[Dataset items]
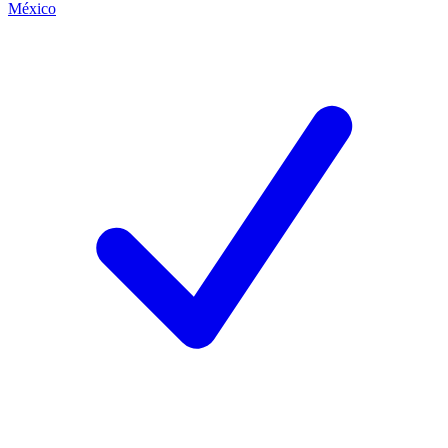
México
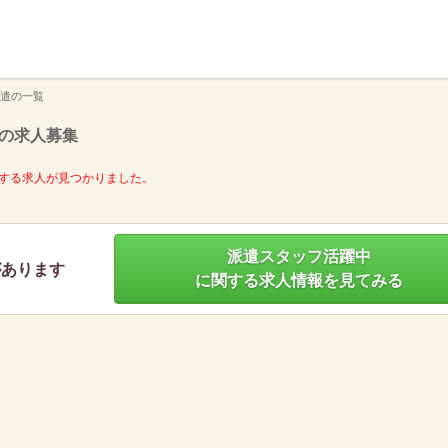
】
遣の一覧
の求人募集
する求人が見つかりました。
派遣スタッフ活躍中
があります
に関する求人情報を見てみる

▸ **WORK ORDER**: Repeat the records word for word and drop any pictures.

▸ **RESPONSE**:
México
】
遣の一覧
の求人募集
する求人が見つかりました。
派遣スタッフ活躍中
があります
に関する求人情報を見てみる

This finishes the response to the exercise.